■ **Assigned task**
Each line of the listing below containing the word "flowering" should be returned.
:: Exercise input
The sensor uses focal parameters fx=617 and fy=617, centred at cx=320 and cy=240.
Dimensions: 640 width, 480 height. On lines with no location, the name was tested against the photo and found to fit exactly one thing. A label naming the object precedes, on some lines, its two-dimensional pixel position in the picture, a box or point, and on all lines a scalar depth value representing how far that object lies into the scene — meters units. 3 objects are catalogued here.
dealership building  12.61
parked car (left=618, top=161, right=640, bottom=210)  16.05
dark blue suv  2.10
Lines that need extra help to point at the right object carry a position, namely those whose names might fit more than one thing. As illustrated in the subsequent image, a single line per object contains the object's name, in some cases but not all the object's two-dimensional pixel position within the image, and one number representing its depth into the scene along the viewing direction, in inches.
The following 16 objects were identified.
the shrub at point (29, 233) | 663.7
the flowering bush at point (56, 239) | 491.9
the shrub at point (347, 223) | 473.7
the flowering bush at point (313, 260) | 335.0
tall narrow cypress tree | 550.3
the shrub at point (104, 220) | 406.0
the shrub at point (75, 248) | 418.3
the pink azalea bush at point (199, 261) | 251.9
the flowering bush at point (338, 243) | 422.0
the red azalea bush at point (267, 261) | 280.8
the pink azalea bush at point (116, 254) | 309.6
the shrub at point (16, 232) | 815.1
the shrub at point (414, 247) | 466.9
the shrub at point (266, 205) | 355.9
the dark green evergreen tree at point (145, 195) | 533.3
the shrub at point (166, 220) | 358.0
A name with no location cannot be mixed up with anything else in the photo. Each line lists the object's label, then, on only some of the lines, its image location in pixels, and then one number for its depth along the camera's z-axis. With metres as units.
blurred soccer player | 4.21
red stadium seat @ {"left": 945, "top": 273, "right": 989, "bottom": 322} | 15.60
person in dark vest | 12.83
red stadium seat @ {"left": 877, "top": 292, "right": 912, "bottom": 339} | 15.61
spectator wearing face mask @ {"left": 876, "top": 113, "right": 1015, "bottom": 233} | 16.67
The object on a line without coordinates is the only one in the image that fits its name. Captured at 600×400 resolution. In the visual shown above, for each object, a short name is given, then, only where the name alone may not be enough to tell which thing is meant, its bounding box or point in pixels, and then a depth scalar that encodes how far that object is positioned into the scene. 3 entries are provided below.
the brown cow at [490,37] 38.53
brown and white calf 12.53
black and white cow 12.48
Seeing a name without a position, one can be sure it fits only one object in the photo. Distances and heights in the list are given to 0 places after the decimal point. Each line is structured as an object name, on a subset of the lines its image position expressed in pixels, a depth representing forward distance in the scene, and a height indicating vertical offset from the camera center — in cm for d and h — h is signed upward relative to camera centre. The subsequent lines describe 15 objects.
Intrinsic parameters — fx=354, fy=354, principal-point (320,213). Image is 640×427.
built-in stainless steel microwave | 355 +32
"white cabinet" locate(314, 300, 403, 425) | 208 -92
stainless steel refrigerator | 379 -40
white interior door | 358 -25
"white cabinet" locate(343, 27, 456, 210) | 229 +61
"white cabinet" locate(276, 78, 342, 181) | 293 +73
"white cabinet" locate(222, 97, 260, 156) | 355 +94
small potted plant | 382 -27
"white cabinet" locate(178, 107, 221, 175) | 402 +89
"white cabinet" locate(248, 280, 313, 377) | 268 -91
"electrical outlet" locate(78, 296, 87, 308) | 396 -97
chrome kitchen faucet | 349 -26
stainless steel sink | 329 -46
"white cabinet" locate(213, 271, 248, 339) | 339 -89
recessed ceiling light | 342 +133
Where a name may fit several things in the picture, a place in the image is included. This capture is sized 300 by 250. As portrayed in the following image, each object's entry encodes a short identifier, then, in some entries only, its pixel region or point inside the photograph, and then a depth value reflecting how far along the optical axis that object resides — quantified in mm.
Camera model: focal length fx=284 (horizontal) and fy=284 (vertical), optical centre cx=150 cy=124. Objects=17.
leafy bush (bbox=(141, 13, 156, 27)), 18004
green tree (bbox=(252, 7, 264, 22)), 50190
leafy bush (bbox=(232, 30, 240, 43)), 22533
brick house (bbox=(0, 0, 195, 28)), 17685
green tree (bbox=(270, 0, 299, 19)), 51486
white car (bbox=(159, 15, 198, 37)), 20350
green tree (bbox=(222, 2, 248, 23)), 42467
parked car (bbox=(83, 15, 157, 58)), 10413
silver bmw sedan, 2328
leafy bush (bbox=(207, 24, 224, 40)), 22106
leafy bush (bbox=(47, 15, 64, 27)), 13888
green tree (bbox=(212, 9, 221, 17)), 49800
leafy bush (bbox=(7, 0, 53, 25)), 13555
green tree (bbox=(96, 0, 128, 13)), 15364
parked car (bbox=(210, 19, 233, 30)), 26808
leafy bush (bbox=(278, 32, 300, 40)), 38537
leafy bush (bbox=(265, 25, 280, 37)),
::::
■ **Written answer**
the flowering bush at point (56, 239) | 491.9
the flowering bush at point (313, 260) | 335.0
the flowering bush at point (338, 243) | 422.0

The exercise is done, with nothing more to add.